**Problem requirements:**
Nothing but the text of the records should come back; copy it exactly and leave the pictures out.

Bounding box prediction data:
Segment Open

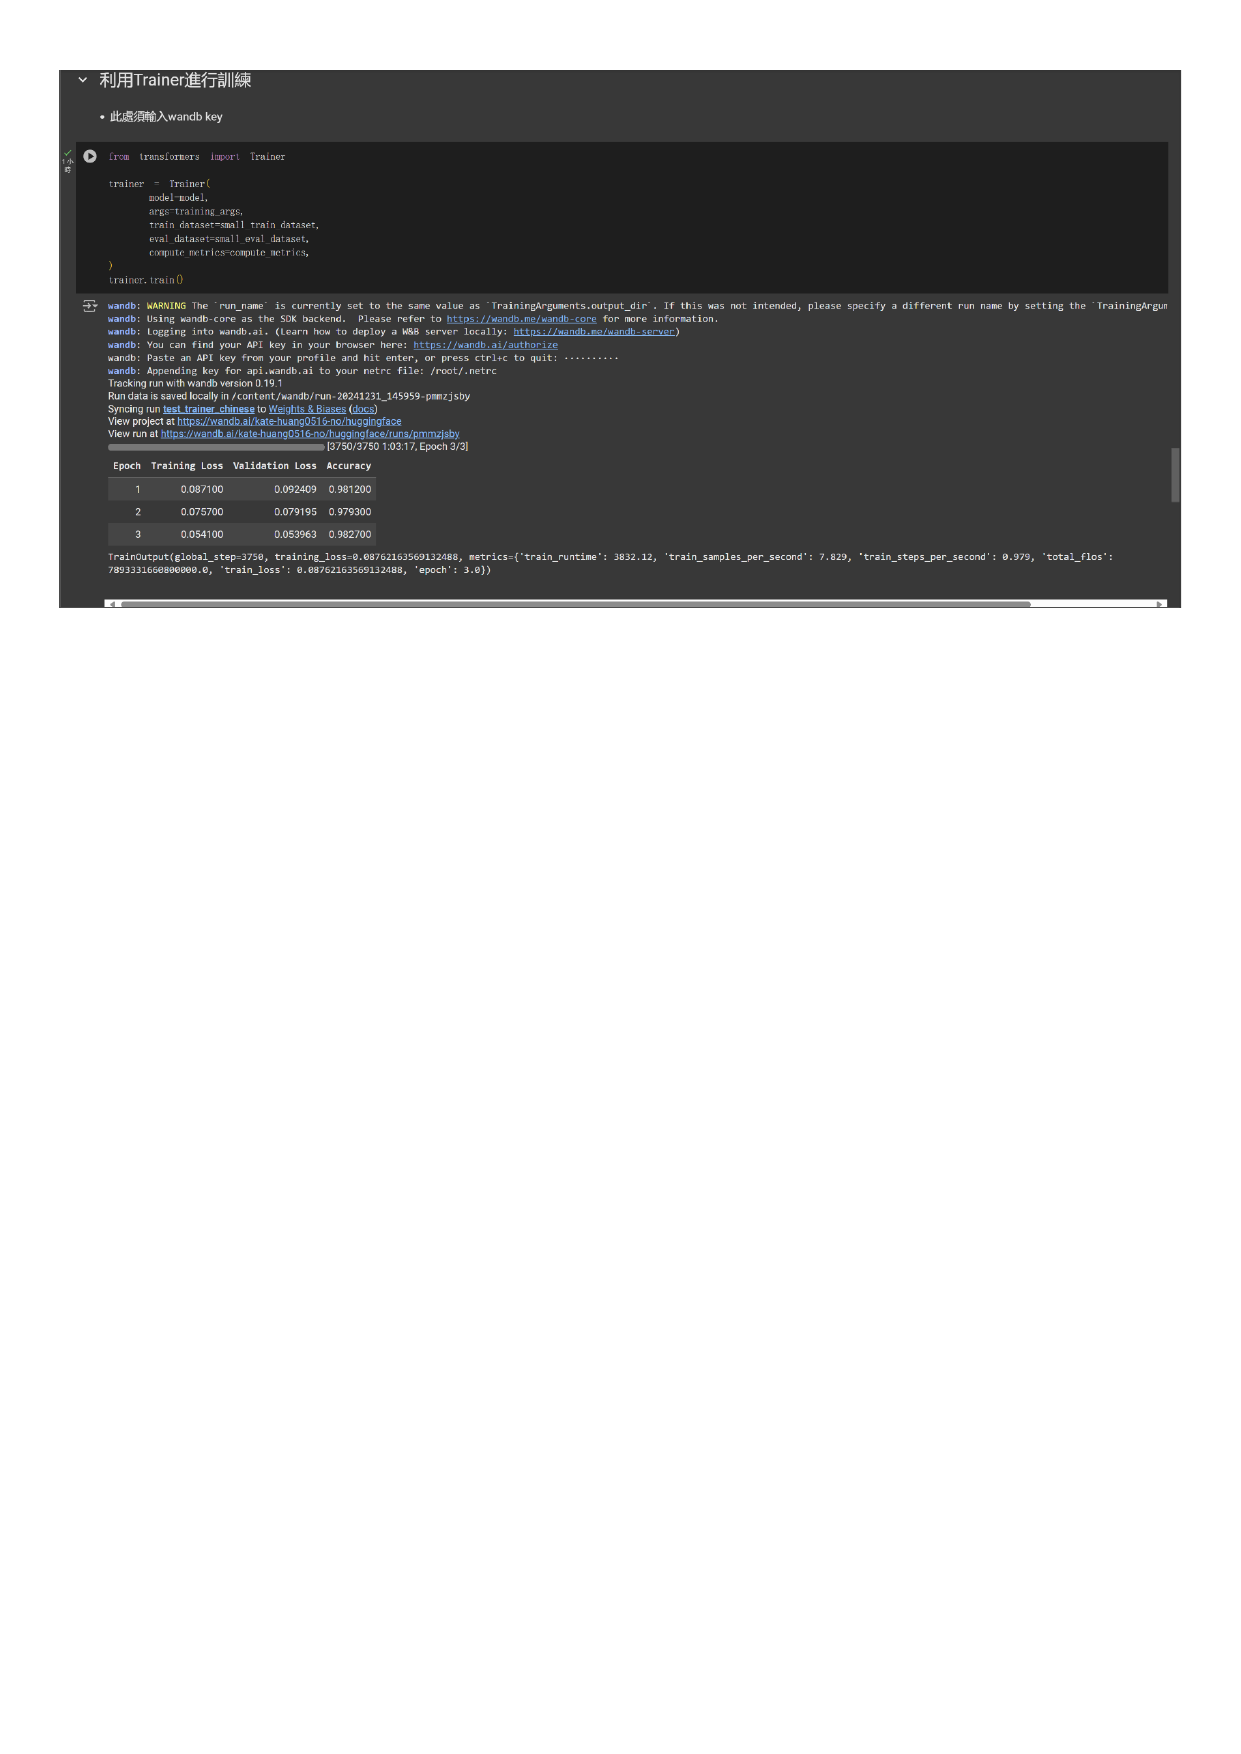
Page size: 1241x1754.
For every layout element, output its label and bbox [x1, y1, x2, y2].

picture [59, 70, 1182, 608]
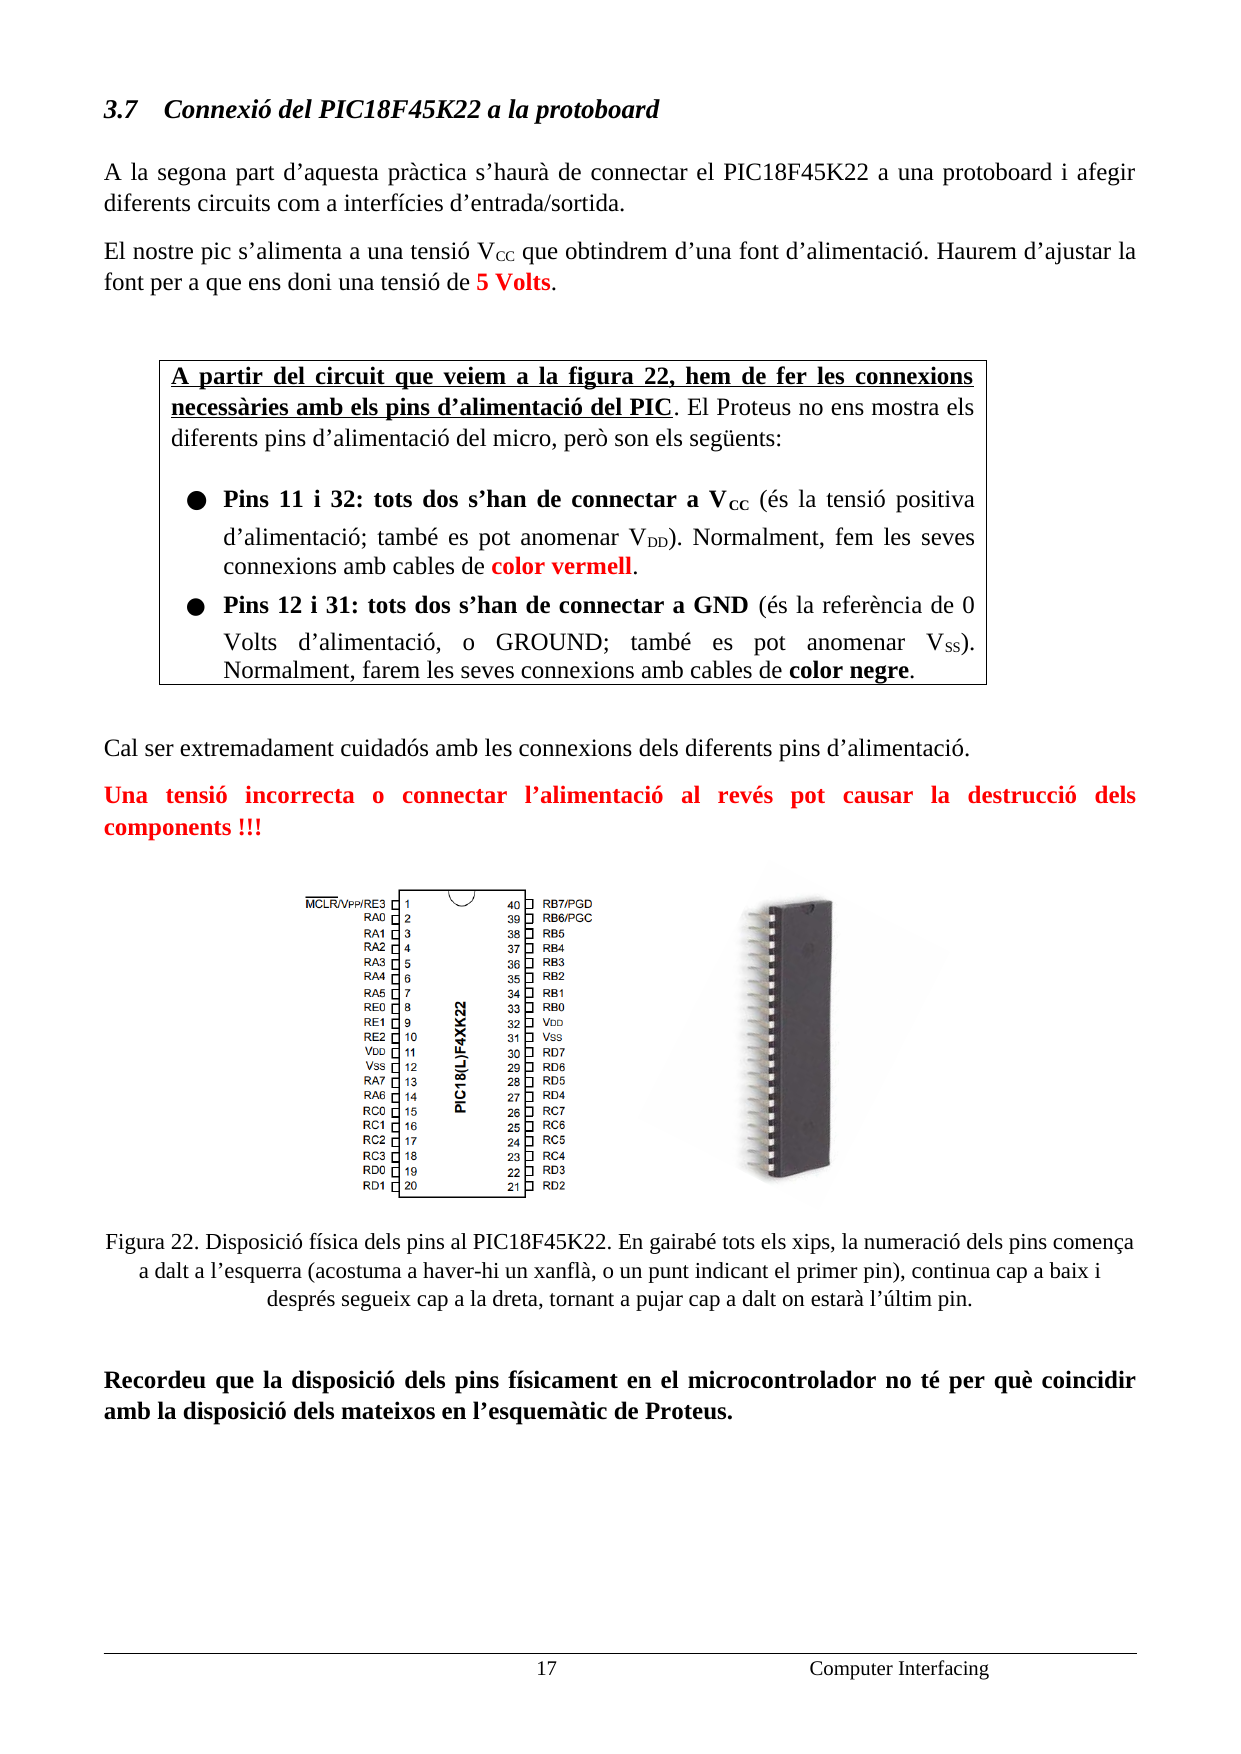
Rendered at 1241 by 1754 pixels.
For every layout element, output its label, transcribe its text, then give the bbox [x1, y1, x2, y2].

picture [638, 860, 949, 1209]
text Cal ser extremadament cuidadós amb les connexions dels diferents pins d’alimentació. [103, 733, 1137, 762]
table_header A partir del circuit que veiem a la figura 22, hem de fer les connexions necessàries amb els pins d’alimentació del PIC. El Proteus no ens mostra els diferents pins d’alimentació del micro, però son els següents: Pins 11 i 32: tots dos s’han de connectar a VCC (és la tensió positiva d’alimentació; també es pot anomenar VDD). Normalment, fem les seves connexions amb cables de color vermell. Pins 12 i 31: tots dos s’han de connectar a GND (és la referència de 0 Volts d’alimentació, o GROUND; també es pot anomenar VSS). Normalment, farem les seves connexions amb cables de color negre. [160, 361, 986, 684]
text El nostre pic s’alimenta a una tensió VCC que obtindrem d’una font d’alimentació. Haurem d’ajustar la font per a que ens doni una tensió de 5 Volts. [103, 236, 1137, 296]
subtitle Connexió del PIC18F45K22 a la protoboard [103, 93, 1137, 124]
text A la segona part d’aquesta pràctica s’haurà de connectar el PIC18F45K22 a una protoboard i afegir diferents circuits com a interfícies d’entrada/sortida. [103, 157, 1137, 217]
text Una tensió incorrecta o connectar l’alimentació al revés pot causar la destrucció dels components !!! [103, 781, 1137, 840]
picture [291, 880, 631, 1210]
text Recordeu que la disposició dels pins físicament en el microcontrolador no té per què coincidir amb la disposició dels mateixos en l’esquemàtic de Proteus. [103, 1365, 1137, 1425]
text Figura 22. Disposició física dels pins al PIC18F45K22. En gairabé tots els xips, la numeració dels pins comença a dalt a l’esquerra (acostuma a haver-hi un xanflà, o un punt indicant el primer pin), continua cap a baix i després segueix cap a la dreta, tornant a pujar cap a dalt on estarà l’últim pin. [103, 1228, 1137, 1312]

Segment Closed

**Answer to this problem:**
Page size: 1241x1754.
For every layout element, output its label and bbox [x1, y1, x2, y2].

picture [59, 70, 1182, 608]
Rendered at 1241 by 1754 pixels.
For every layout element, output its label, transcribe its text, then give the bbox [x1, y1, x2, y2].

picture [638, 860, 949, 1209]
text Cal ser extremadament cuidadós amb les connexions dels diferents pins d’alimentació. [103, 733, 1137, 762]
table_header A partir del circuit que veiem a la figura 22, hem de fer les connexions necessàries amb els pins d’alimentació del PIC. El Proteus no ens mostra els diferents pins d’alimentació del micro, però son els següents: Pins 11 i 32: tots dos s’han de connectar a VCC (és la tensió positiva d’alimentació; també es pot anomenar VDD). Normalment, fem les seves connexions amb cables de color vermell. Pins 12 i 31: tots dos s’han de connectar a GND (és la referència de 0 Volts d’alimentació, o GROUND; també es pot anomenar VSS). Normalment, farem les seves connexions amb cables de color negre. [160, 361, 986, 684]
text El nostre pic s’alimenta a una tensió VCC que obtindrem d’una font d’alimentació. Haurem d’ajustar la font per a que ens doni una tensió de 5 Volts. [103, 236, 1137, 296]
subtitle Connexió del PIC18F45K22 a la protoboard [103, 93, 1137, 124]
text A la segona part d’aquesta pràctica s’haurà de connectar el PIC18F45K22 a una protoboard i afegir diferents circuits com a interfícies d’entrada/sortida. [103, 157, 1137, 217]
text Una tensió incorrecta o connectar l’alimentació al revés pot causar la destrucció dels components !!! [103, 781, 1137, 840]
picture [291, 880, 631, 1210]
text Recordeu que la disposició dels pins físicament en el microcontrolador no té per què coincidir amb la disposició dels mateixos en l’esquemàtic de Proteus. [103, 1365, 1137, 1425]
text Figura 22. Disposició física dels pins al PIC18F45K22. En gairabé tots els xips, la numeració dels pins comença a dalt a l’esquerra (acostuma a haver-hi un xanflà, o un punt indicant el primer pin), continua cap a baix i després segueix cap a la dreta, tornant a pujar cap a dalt on estarà l’últim pin. [103, 1228, 1137, 1312]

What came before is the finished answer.